When our children are babies, we learn to cope with one set
of difficulties, such as how to get them to take their enzymes without burning
their mouths, ensuring they swallow the applesauce, or whatever medium you use
before the enzymes digest it. And then there’s the challenge of finding a way
to entertain those little ones, so they cooperate with treatments when all they
want is to get down to crawl and play or toddle around.
Then they grow, and as they become adolescents, we plead, we
cajole, we fight, we do everything we can to entice them to sit down and do
their aerosols and chest physiotherapy (or pounding, as we called it) or the Vest. We beg them to “just say no” to cigarettes and so many of the other
things that teenagers often experiment with. We do all this, because we love
them, and we know the work, the commitment, the sacrifices made are worth it to help them grow up to live out their dreams, while all they want to
do is just be “normal,” which, of course, to them means no pills, no treatments.
Then, for those of us parents who are blessed to have our
children reach adulthood, we face a whole new set of problems that many of us
find ourselves unprepared for. Now they’re independent. They answer to us no more. We’re
thrilled as we watch them do what we’ve prepared them for. Perhaps they go to
college, maybe they get jobs and live out of reach of our daily supervision. At
this point, their independence dictates that they make the choices about their
health care. We discipline ourselves to avoid calling every day to check up on
them. Then, some of them marry. When that happens, their relationship with us
changes for good. Now, someone else replaces us as caretaker. That’s right and
healthy and good. But it isn’t necessarily easy for those of us who have, until
then, been their primary caregivers. We restrain ourselves from jumping in when
we’re sure we know best. We resist the urge to “check in” frequently.
Knowing that we must make that adjustment in our thinking
and our behavior and actually doing it are two very different things. Everyone
who has children experiences this to a certain point when their nest empties.
However, those of us who have committed our lives to caring for our children
who cannot be healthy and, quite honestly, might not survive without our time
and attention, undergo a more significant loss and experience greater anxiety.
So how do we deal with this? I have been forced into a
serious change of behavior by being told in no uncertain terms that I am not
allowed to ask about Holly’s health. Ever. At all. That’s hard for any loving
mother, but if I am to love her the way she needs to be loved, that’s what I
do. Not easy, but worth it to maintain the relationship.

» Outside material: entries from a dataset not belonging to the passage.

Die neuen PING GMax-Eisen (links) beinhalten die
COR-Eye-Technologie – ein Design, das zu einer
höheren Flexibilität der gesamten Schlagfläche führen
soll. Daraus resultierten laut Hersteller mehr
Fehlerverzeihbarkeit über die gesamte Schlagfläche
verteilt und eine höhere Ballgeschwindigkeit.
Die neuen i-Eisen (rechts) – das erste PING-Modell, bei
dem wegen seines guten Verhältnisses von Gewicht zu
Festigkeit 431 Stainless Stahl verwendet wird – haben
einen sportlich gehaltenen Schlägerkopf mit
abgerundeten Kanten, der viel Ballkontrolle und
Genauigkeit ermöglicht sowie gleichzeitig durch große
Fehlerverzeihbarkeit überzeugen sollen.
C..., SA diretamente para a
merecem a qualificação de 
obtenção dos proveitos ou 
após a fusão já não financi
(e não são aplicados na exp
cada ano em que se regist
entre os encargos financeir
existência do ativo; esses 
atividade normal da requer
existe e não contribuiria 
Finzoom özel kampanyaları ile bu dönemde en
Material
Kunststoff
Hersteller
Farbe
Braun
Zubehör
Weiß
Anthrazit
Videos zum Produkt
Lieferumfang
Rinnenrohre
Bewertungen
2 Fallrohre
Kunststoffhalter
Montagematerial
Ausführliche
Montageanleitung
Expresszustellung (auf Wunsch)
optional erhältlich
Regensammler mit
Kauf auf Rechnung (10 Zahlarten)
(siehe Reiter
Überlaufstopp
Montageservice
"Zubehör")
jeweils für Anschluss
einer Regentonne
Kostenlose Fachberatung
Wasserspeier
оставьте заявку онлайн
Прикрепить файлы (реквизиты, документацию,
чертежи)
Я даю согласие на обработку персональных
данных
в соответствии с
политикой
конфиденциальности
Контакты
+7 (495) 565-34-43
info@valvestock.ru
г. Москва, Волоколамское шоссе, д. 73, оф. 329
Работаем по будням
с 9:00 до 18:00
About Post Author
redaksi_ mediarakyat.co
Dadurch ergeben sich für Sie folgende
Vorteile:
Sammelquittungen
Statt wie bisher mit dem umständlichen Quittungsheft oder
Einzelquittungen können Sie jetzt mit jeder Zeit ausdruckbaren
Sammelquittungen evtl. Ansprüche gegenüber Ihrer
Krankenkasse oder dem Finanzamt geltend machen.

Perhaps if you, as moms of children/adults with CF, realize
what independence means to them and take appropriate action from the beginning,
you can avoid the extreme, painful and anxiety-provoking consequenses I’ve
undergone. How do you do that? Well, obviously, I’m not exactly an expert at
it, but here are my suggestions:
1.
When your child leaves home, be sure to talk
about her activities, her interests, her friends, whether she’s enjoying her
life and other questions that parents of healthy children would ask them. Avoid questions about her health.
2.
Let your child take the lead in discussions
about health. If he wants to talk about it, he will. And, he will appreciate
the trust you’re demonstrating in his ability to be an adult and take care of
himself.
3.
Don’t automatically assume that you’ll go to
clinic visits with your child just because you always have. Wait to
be invited.
4.
When your child needs you, be there
unconditionally. Don’t shotgun her with questions about what she’s been doing
to care for herself and immediately tell her what needs to change. Ask
questions only occasionally and offer suggestions only if asked. Let your
intimate knowledge of your child and your intuition guide your
behavior.
5.
Let his CF specialist be the advice-giver. It
will go down much easier from an objective party than from mom. Resist the urge
to intervene.
This major change in your relationship to your child will
not be easily navigated. You will make mistakes. However, mistakes present an
opportunity for your relationship with your adult child to grow and improve as
you demonstrate trust and open a dialog about your fears and your child’s need
for independence.
And last, develop a tough hide and hang in there. It’s worth
it in order to maintain a close relationship with your adult child.